(Exercise instructions) When you reach a picture, leave it out; output everything else in the records exactly.

(Record set)

—————

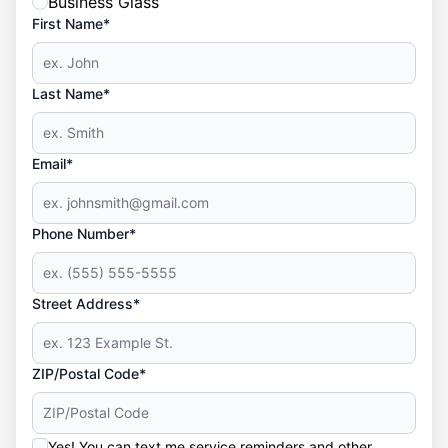
Business Glass
First Name*
Last Name*
Email*
Phone Number*
Street Address*
ZIP/Postal Code*
Yes! You can text me service reminders and other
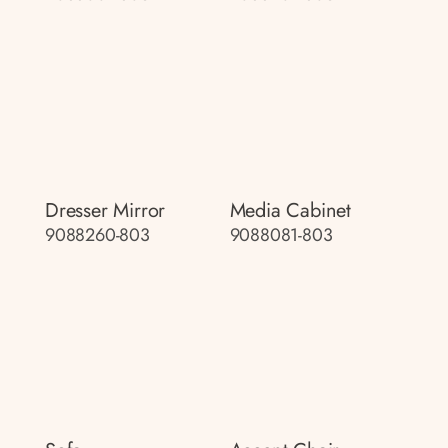
Dresser Mirror
Media Cabinet
9088260-803
9088081-803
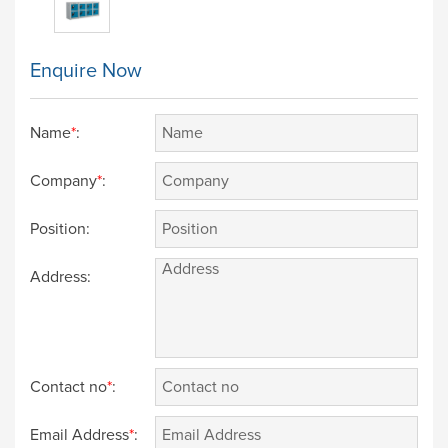
Enquire Now
Name
*
:
Company
*
:
Position:
Address:
Contact no
*
:
Email Address
*
:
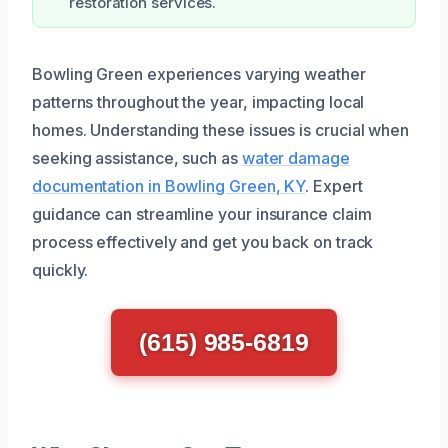
restoration services.
Bowling Green experiences varying weather
patterns throughout the year, impacting local
homes. Understanding these issues is crucial when
seeking assistance, such as
water damage
documentation in Bowling Green, KY
. Expert
guidance can streamline your insurance claim
process effectively and get you back on track
quickly.
(615) 985-6819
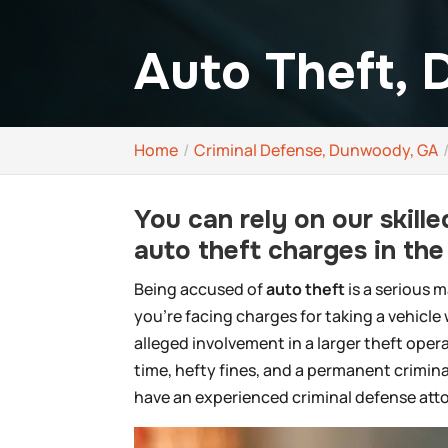
Auto Theft,
Home
Criminal Defense, Dunwoody, GA
You can rely on our skil
auto theft charges in th
Being accused of
auto theft
is a serious 
you’re facing charges for taking a vehicle
alleged involvement in a larger theft ope
time, hefty fines, and a permanent criminal
have an experienced criminal defense atto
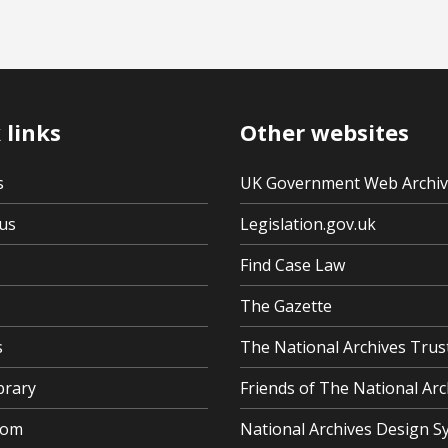
 links
Other websites
s
UK Government Web Archi
us
Legislation.gov.uk
Find Case Law
The Gazette
s
The National Archives Trus
brary
Friends of The National Arc
oom
National Archives Design S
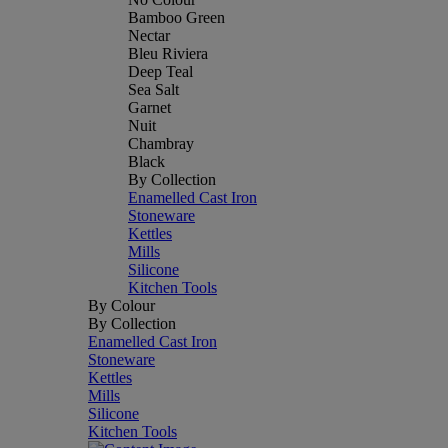
Bamboo Green
Nectar
Bleu Riviera
Deep Teal
Sea Salt
Garnet
Nuit
Chambray
Black
By Collection
Enamelled Cast Iron
Stoneware
Kettles
Mills
Silicone
Kitchen Tools
By Colour
By Collection
Enamelled Cast Iron
Stoneware
Kettles
Mills
Silicone
Kitchen Tools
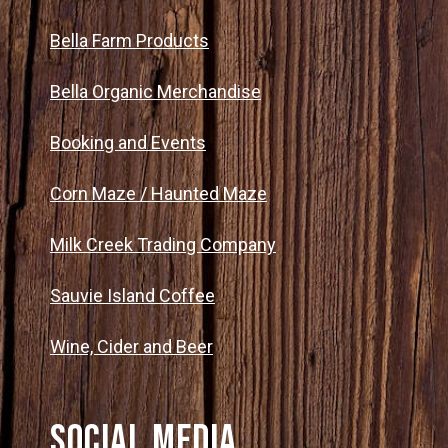
Bella Farm Products
Bella Organic Merchandise
Booking and Events
Corn Maze / Haunted Maze
Milk Creek Trading Company
Sauvie Island Coffee
Wine, Cider and Beer
Social Media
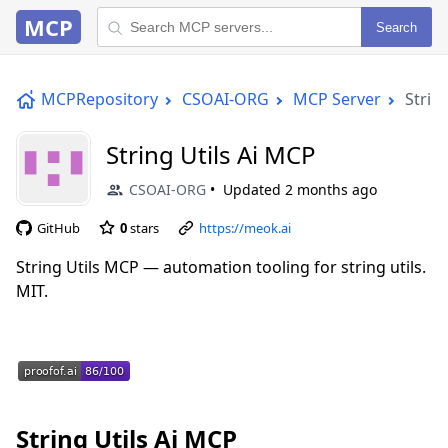
MCP
Search
MCPRepository
CSOAI-ORG
MCP Server
Strin
String Utils Ai MCP
CSOAI-ORG
Updated
2 months ago
GitHub
0
stars
https://meok.ai
String Utils MCP — automation tooling for string utils.
MIT.
String Utils Ai MCP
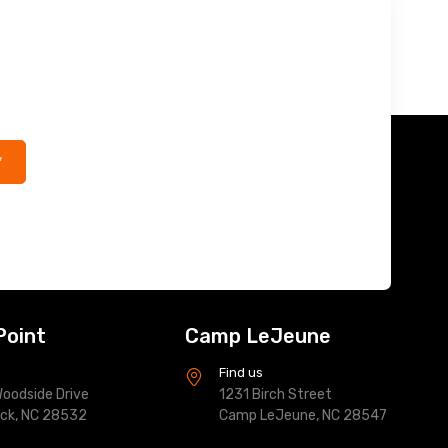
*
Point
Camp LeJeune
s
Find us
oodside Drive
1231 Birch Street
ock, NC 28532
Camp LeJeune, NC 28547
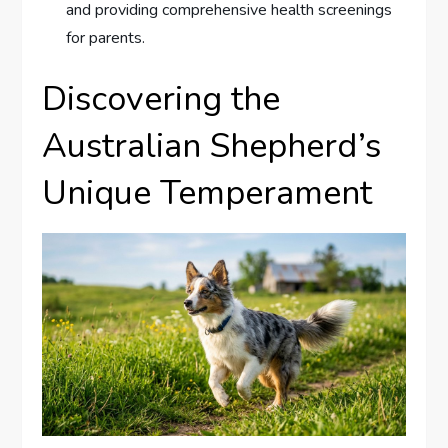
and providing comprehensive health screenings
for parents.
Discovering the
Australian Shepherd’s
Unique Temperament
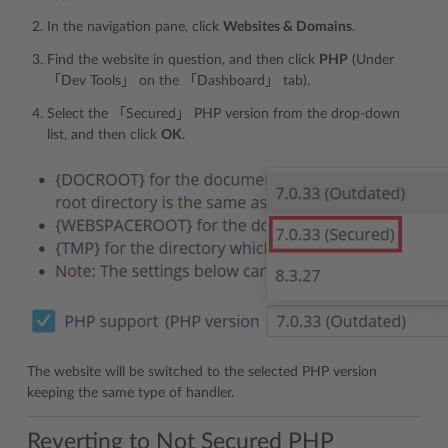
In the navigation pane, click
Websites & Domains
.
Find the website in question, and then click
PHP
(Under
「Dev Tools」 on the 「Dashboard」 tab).
Select the 「Secured」 PHP version from the drop-down
list, and then click
OK
.
The website will be switched to the selected PHP version
keeping the same type of handler.
Reverting to Not Secured PHP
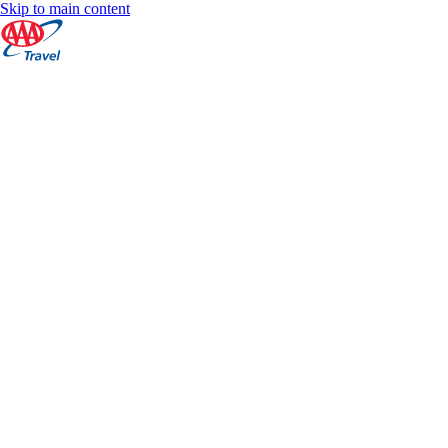
Skip to main content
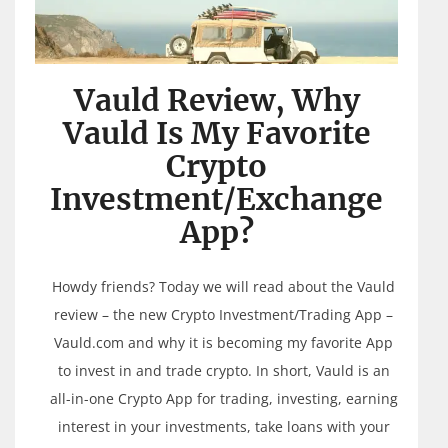
Vauld Review, Why
Vauld Is My Favorite
Crypto
Investment/Exchange
App?
Howdy friends? Today we will read about the Vauld
review – the new Crypto Investment/Trading App –
Vauld.com and why it is becoming my favorite App
to invest in and trade crypto. In short, Vauld is an
all-in-one Crypto App for trading, investing, earning
interest in your investments, take loans with your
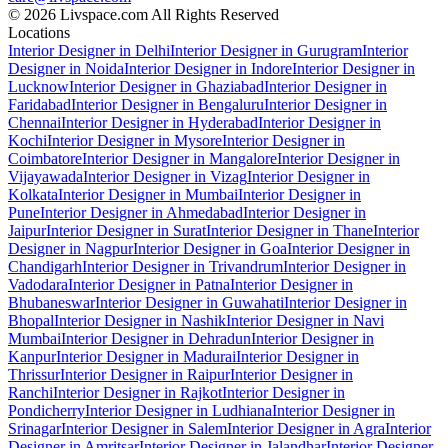
© 2026 Livspace.com All Rights Reserved
Locations
Interior Designer in Delhi
Interior Designer in Gurugram
Interior
Designer in Noida
Interior Designer in Indore
Interior Designer in
Lucknow
Interior Designer in Ghaziabad
Interior Designer in
Faridabad
Interior Designer in Bengaluru
Interior Designer in
Chennai
Interior Designer in Hyderabad
Interior Designer in
Kochi
Interior Designer in Mysore
Interior Designer in
Coimbatore
Interior Designer in Mangalore
Interior Designer in
Vijayawada
Interior Designer in Vizag
Interior Designer in
Kolkata
Interior Designer in Mumbai
Interior Designer in
Pune
Interior Designer in Ahmedabad
Interior Designer in
Jaipur
Interior Designer in Surat
Interior Designer in Thane
Interior
Designer in Nagpur
Interior Designer in Goa
Interior Designer in
Chandigarh
Interior Designer in Trivandrum
Interior Designer in
Vadodara
Interior Designer in Patna
Interior Designer in
Bhubaneswar
Interior Designer in Guwahati
Interior Designer in
Bhopal
Interior Designer in Nashik
Interior Designer in Navi
Mumbai
Interior Designer in Dehradun
Interior Designer in
Kanpur
Interior Designer in Madurai
Interior Designer in
Thrissur
Interior Designer in Raipur
Interior Designer in
Ranchi
Interior Designer in Rajkot
Interior Designer in
Pondicherry
Interior Designer in Ludhiana
Interior Designer in
Srinagar
Interior Designer in Salem
Interior Designer in Agra
Interior
Designer in Amritsar
Interior Designer in Jalandhar
Interior Designer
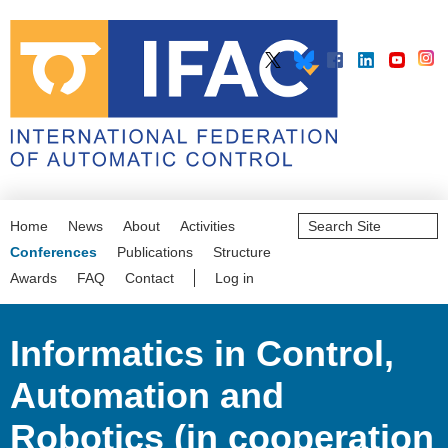
Search
Home
News
About
Activities
Site
Advanced
Conferences
Publications
Structure
Search…
Awards
FAQ
Contact
Log in
Informatics in Control,
Automation and
Robotics (in cooperation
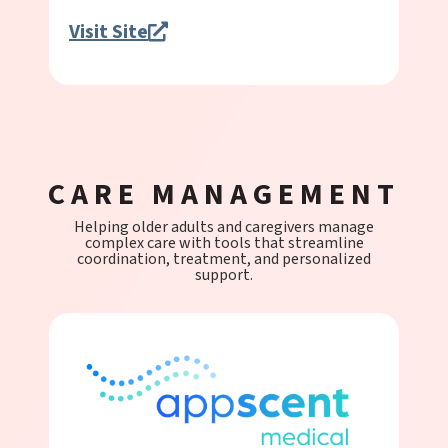
Visit Site
CARE MANAGEMENT
Helping older adults and caregivers manage
complex care with tools that streamline
coordination, treatment, and personalized
support.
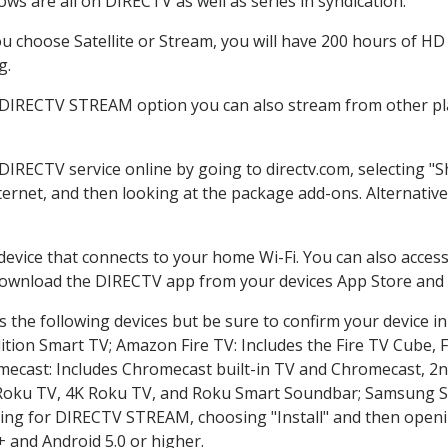
ws are all on DIRECTV as well as series in syndication.
 choose Satellite or Stream, you will have 200 hours of HD D
g.
e DIRECTV STREAM option you can also stream from other pla
 DIRECTV service online by going to directv.com, selecting 
nternet, and then looking at the package add-ons. Alternative
 device that connects to your home Wi-Fi. You can also acc
 download the DIRECTV app from your devices App Store and 
 the following devices but be sure to confirm your device in
dition Smart TV; Amazon Fire TV: Includes the Fire TV Cube, F
mecast: Includes Chromecast built-in TV and Chromecast, 2n
K Roku TV, 4K Roku TV, and Roku Smart Soundbar; Samsung 
g for DIRECTV STREAM, choosing "Install" and then openin
 and Android 5.0 or higher.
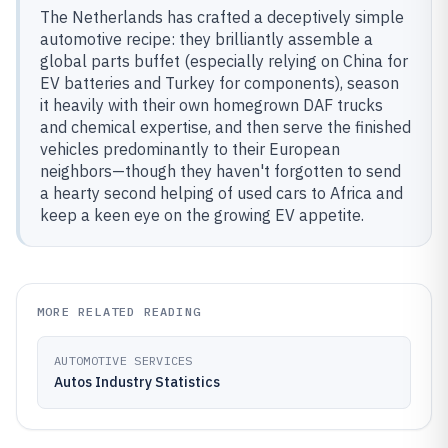
The Netherlands has crafted a deceptively simple
automotive recipe: they brilliantly assemble a
global parts buffet (especially relying on China for
EV batteries and Turkey for components), season
it heavily with their own homegrown DAF trucks
and chemical expertise, and then serve the finished
vehicles predominantly to their European
neighbors—though they haven't forgotten to send
a hearty second helping of used cars to Africa and
keep a keen eye on the growing EV appetite.
MORE RELATED READING
AUTOMOTIVE SERVICES
Autos Industry Statistics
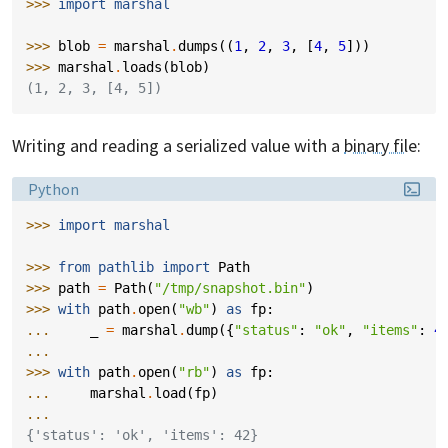
>>> 
import
marshal
>>> 
blob
=
marshal
.
dumps
((
1
,
2
,
3
,
[
4
,
5
]))
>>> 
marshal
.
loads
(
blob
)
(1, 2, 3, [4, 5])
Writing and reading a serialized value with a
binary file
:
Language:
Python
>>> 
import
marshal
>>> 
from
pathlib
import
Path
>>> 
path
=
Path
(
"/tmp/snapshot.bin"
)
>>> 
with
path
.
open
(
"wb"
)
as
fp
:
... 
_
=
marshal
.
dump
({
"status"
:
"ok"
,
"items"
:
4
...
>>> 
with
path
.
open
(
"rb"
)
as
fp
:
... 
marshal
.
load
(
fp
)
...
{'status': 'ok', 'items': 42}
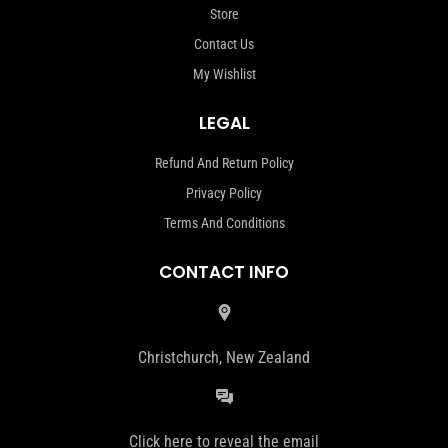
Store
Contact Us
My Wishlist
LEGAL
Refund And Return Policy
Privacy Policy
Terms And Conditions
CONTACT INFO
Christchurch, New Zealand
Click here to reveal the email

—————

(Expected answer)
Business Glass
First Name*
Last Name*
Email*
Phone Number*
Street Address*
ZIP/Postal Code*
Yes! You can text me service reminders and other
Dresser Mirror
Media Cabinet
9088260-803
9088081-803
Enquire Now
Name
*
:
Company
*
:
Position:
Address:
Contact no
*
:
Email Address
*
:
restoration services.
Bowling Green experiences varying weather
patterns throughout the year, impacting local
homes. Understanding these issues is crucial when
seeking assistance, such as
water damage
documentation in Bowling Green, KY
. Expert
guidance can streamline your insurance claim
process effectively and get you back on track
quickly.
(615) 985-6819
Auto Theft,
Home
Criminal Defense, Dunwoody, GA
You can rely on our skil
auto theft charges in th
Being accused of
auto theft
is a serious 
you’re facing charges for taking a vehicle
alleged involvement in a larger theft ope
time, hefty fines, and a permanent criminal
have an experienced criminal defense atto
 links
Other websites
s
UK Government Web Archi
us
Legislation.gov.uk
Find Case Law
The Gazette
s
The National Archives Trus
brary
Friends of The National Arc
oom
National Archives Design S
Bamboo Green
Nectar
Bleu Riviera
Deep Teal
Sea Salt
Garnet
Nuit
Chambray
Black
By Collection
Enamelled Cast Iron
Stoneware
Kettles
Mills
Silicone
Kitchen Tools
By Colour
By Collection
Enamelled Cast Iron
Stoneware
Kettles
Mills
Silicone
Kitchen Tools
Bella Farm Products
Bella Organic Merchandise
Booking and Events
Corn Maze / Haunted Maze
Milk Creek Trading Company
Sauvie Island Coffee
Wine, Cider and Beer
Social Media
MCP
Search
MCPRepository
CSOAI-ORG
MCP Server
Strin
String Utils Ai MCP
CSOAI-ORG
Updated
2 months ago
GitHub
0
stars
https://meok.ai
String Utils MCP — automation tooling for string utils.
MIT.
String Utils Ai MCP
*
Point
Camp LeJeune
s
Find us
oodside Drive
1231 Birch Street
ock, NC 28532
Camp LeJeune, NC 28547
and providing comprehensive health screenings
for parents.
Discovering the
Australian Shepherd’s
Unique Temperament
In the navigation pane, click
Websites & Domains
.
Find the website in question, and then click
PHP
(Under
「Dev Tools」 on the 「Dashboard」 tab).
Select the 「Secured」 PHP version from the drop-down
list, and then click
OK
.
The website will be switched to the selected PHP version
keeping the same type of handler.
Reverting to Not Secured PHP
Skip to main content
Vauld Review, Why
Vauld Is My Favorite
Crypto
Investment/Exchange
App?
Howdy friends? Today we will read about the Vauld
review – the new Crypto Investment/Trading App –
Vauld.com and why it is becoming my favorite App
to invest in and trade crypto. In short, Vauld is an
all-in-one Crypto App for trading, investing, earning
interest in your investments, take loans with your
© 2026 Livspace.com All Rights Reserved
Locations
Interior Designer in Delhi
Interior Designer in Gurugram
Interior
Designer in Noida
Interior Designer in Indore
Interior Designer in
Lucknow
Interior Designer in Ghaziabad
Interior Designer in
Faridabad
Interior Designer in Bengaluru
Interior Designer in
Chennai
Interior Designer in Hyderabad
Interior Designer in
Kochi
Interior Designer in Mysore
Interior Designer in
Coimbatore
Interior Designer in Mangalore
Interior Designer in
Vijayawada
Interior Designer in Vizag
Interior Designer in
Kolkata
Interior Designer in Mumbai
Interior Designer in
Pune
Interior Designer in Ahmedabad
Interior Designer in
Jaipur
Interior Designer in Surat
Interior Designer in Thane
Interior
Designer in Nagpur
Interior Designer in Goa
Interior Designer in
Chandigarh
Interior Designer in Trivandrum
Interior Designer in
Vadodara
Interior Designer in Patna
Interior Designer in
Bhubaneswar
Interior Designer in Guwahati
Interior Designer in
Bhopal
Interior Designer in Nashik
Interior Designer in Navi
Mumbai
Interior Designer in Dehradun
Interior Designer in
Kanpur
Interior Designer in Madurai
Interior Designer in
Thrissur
Interior Designer in Raipur
Interior Designer in
Ranchi
Interior Designer in Rajkot
Interior Designer in
Pondicherry
Interior Designer in Ludhiana
Interior Designer in
Srinagar
Interior Designer in Salem
Interior Designer in Agra
Interior
Designer in Amritsar
Interior Designer in Jalandhar
Interior Designer
Search
Home
News
About
Activities
Site
Advanced
Conferences
Publications
Structure
Search…
Awards
FAQ
Contact
Log in
Informatics in Control,
Automation and
Robotics (in cooperation
Visit Site
CARE MANAGEMENT
Helping older adults and caregivers manage
complex care with tools that streamline
coordination, treatment, and personalized
support.
ws are all on DIRECTV as well as series in syndication.
 choose Satellite or Stream, you will have 200 hours of HD D
g.
e DIRECTV STREAM option you can also stream from other pla
 DIRECTV service online by going to directv.com, selecting 
nternet, and then looking at the package add-ons. Alternative
 device that connects to your home Wi-Fi. You can also acc
 download the DIRECTV app from your devices App Store and 
 the following devices but be sure to confirm your device in
dition Smart TV; Amazon Fire TV: Includes the Fire TV Cube, F
mecast: Includes Chromecast built-in TV and Chromecast, 2n
K Roku TV, 4K Roku TV, and Roku Smart Soundbar; Samsung 
g for DIRECTV STREAM, choosing "Install" and then openin
 and Android 5.0 or higher.
The Netherlands has crafted a deceptively simple
automotive recipe: they brilliantly assemble a
global parts buffet (especially relying on China for
EV batteries and Turkey for components), season
it heavily with their own homegrown DAF trucks
and chemical expertise, and then serve the finished
vehicles predominantly to their European
neighbors—though they haven't forgotten to send
a hearty second helping of used cars to Africa and
keep a keen eye on the growing EV appetite.
MORE RELATED READING
AUTOMOTIVE SERVICES
Autos Industry Statistics
>>> 
import
marshal
>>> 
blob
=
marshal
.
dumps
((
1
,
2
,
3
,
[
4
,
5
]))
>>> 
marshal
.
loads
(
blob
)
(1, 2, 3, [4, 5])
Writing and reading a serialized value with a
binary file
:
Language:
Python
>>> 
import
marshal
>>> 
from
pathlib
import
Path
>>> 
path
=
Path
(
"/tmp/snapshot.bin"
)
>>> 
with
path
.
open
(
"wb"
)
as
fp
:
... 
_
=
marshal
.
dump
({
"status"
:
"ok"
,
"items"
:
4
...
>>> 
with
path
.
open
(
"rb"
)
as
fp
:
... 
marshal
.
load
(
fp
)
...
{'status': 'ok', 'items': 42}
Store
Contact Us
My Wishlist
LEGAL
Refund And Return Policy
Privacy Policy
Terms And Conditions
CONTACT INFO
Christchurch, New Zealand
Click here to reveal the email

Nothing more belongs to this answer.